It’s a cool September evening. A wool shirt or a windbreaker feels just right.
Full darkness has come on now. Shards of the waxing moon wink intermittently through the leaves of old oaks.
We head for the fire pit in the recesses of the backyard with another couple, longtime friends. We have graduated to the yard from the house, where we shared brownies, chocolate ice cream and coffee. Simple fare for this impromptu gathering, arranged at mid-afternoon. It’s the kind of thing that comes easily with old friends.
Come over? Brownies and ice cream? Fire? Sure. What time?
I’ve pulled some firewood from a loose pile in the woods. A few split lengths of oak, but mostly small branches and twigs that summer’s storms have pruned from the maples and oaks.

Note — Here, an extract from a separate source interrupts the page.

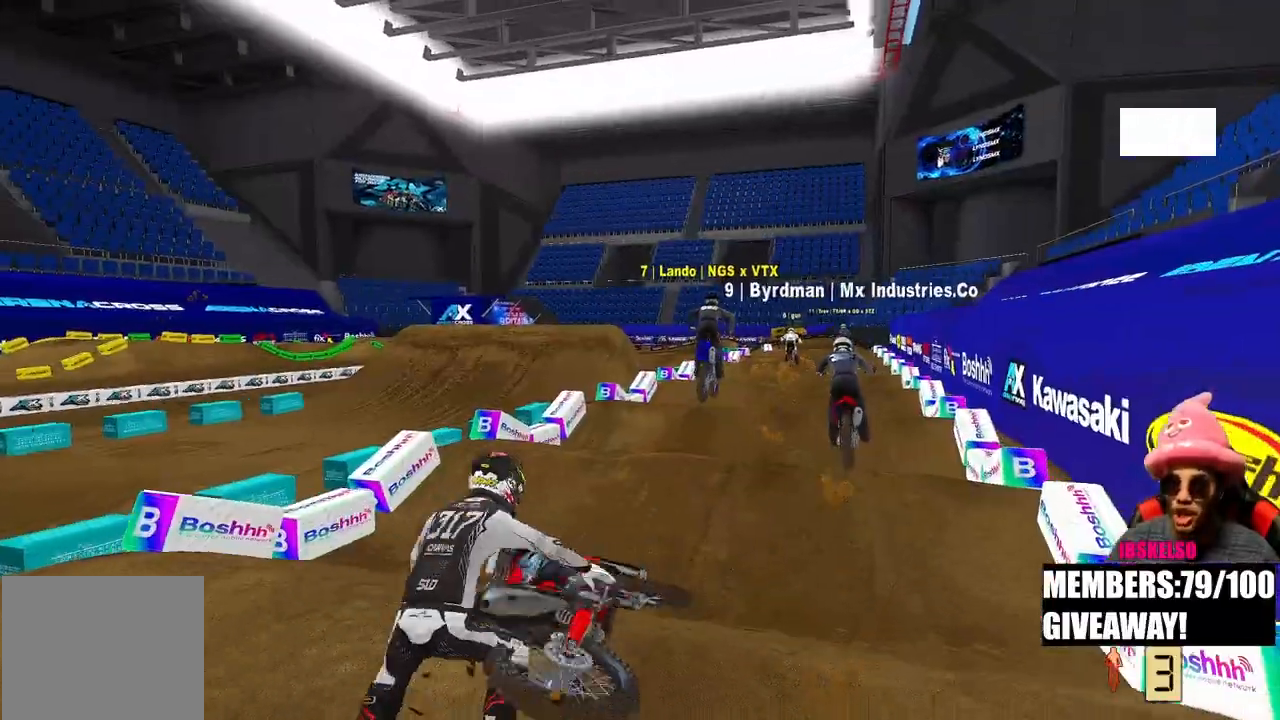
{"buttons": [], "left_stick": "center", "right_stick": "down", "events": []}
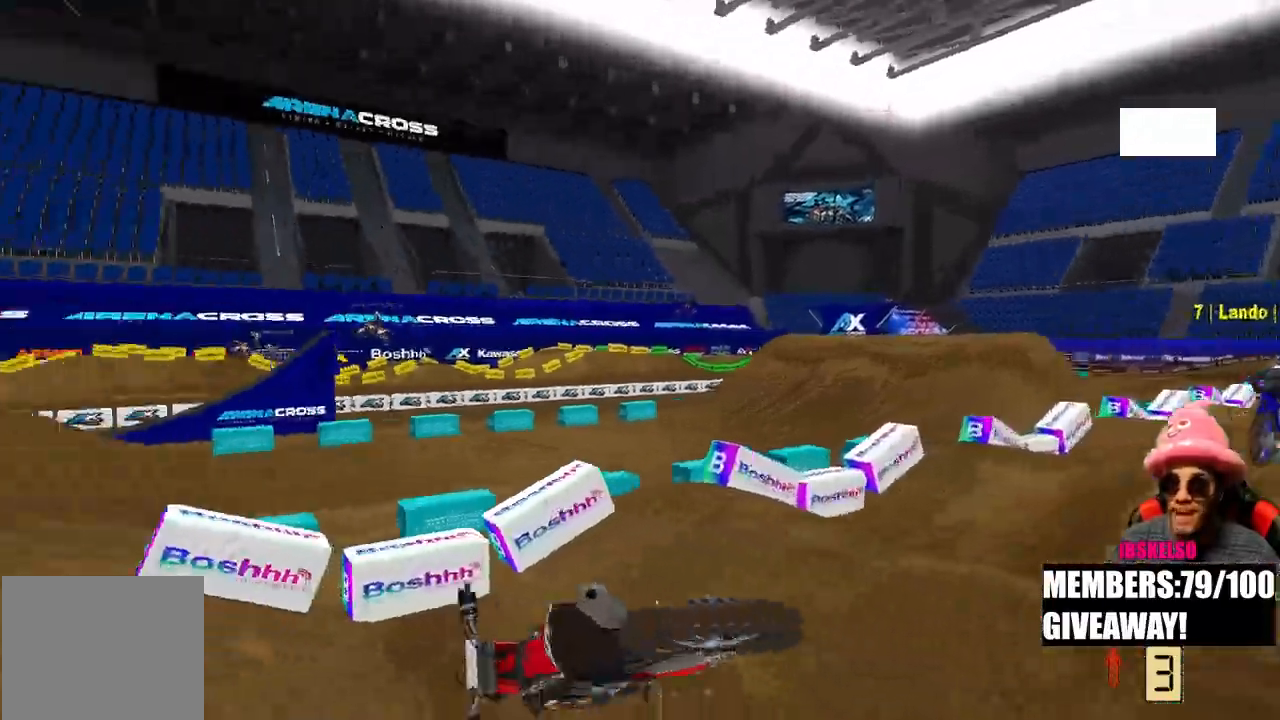
{"buttons": [], "left_stick": "center", "right_stick": "down", "events": []}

In the fire pit, I tuck some tendrils of birchbark under the tinder. One match, and the little flame spreads. Birchbark — how cool. What do people in other parts of the world use to kindle their fires?
Now the smaller twigs begin snapping and crackling. Flames lick at the larger branches. We’re good. We have fire.
What happens over the next couple of hours is so simple, so pleasant, so satisfying it’s difficult to fully articulate. The four of us have a friendship nurtured over nearly four decades, spawned from a chance encounter. We have raised our kids together, camped together, hunted together, fished together, paddled together. Our friendship was seasoned in the crucible of good times and hard times, against the backdrop of excellent health and a few close calls.
We bring all of that history to the fire with us, on an evening when summer is slowly slipping from our grasp. I feed the flickering fire. The conversation, like the woodsmoke, wafts into the night. Outside the circle of light, the yellow dog sniffs about, patrolling for scent undetected by mere human nostrils.
Something about a fire seems to connect us to nearly all of human history. In caves, on mountainsides, in jungles, on sandy shores, earlier versions of humanity must have circled around fires. To warm themselves. To roast haunches of early mammals. To have told stories of the hunt.
I toss another handful of small sticks on the fire, and for a minute or two, our faces are illuminated again, our features bathed in amber light.
Nobody bothers to check the time. Nobody wants to know.
Nor does any of us mention that this might well be the last fire of summer, as if saying so out loud might increase the chance that it will come to pass.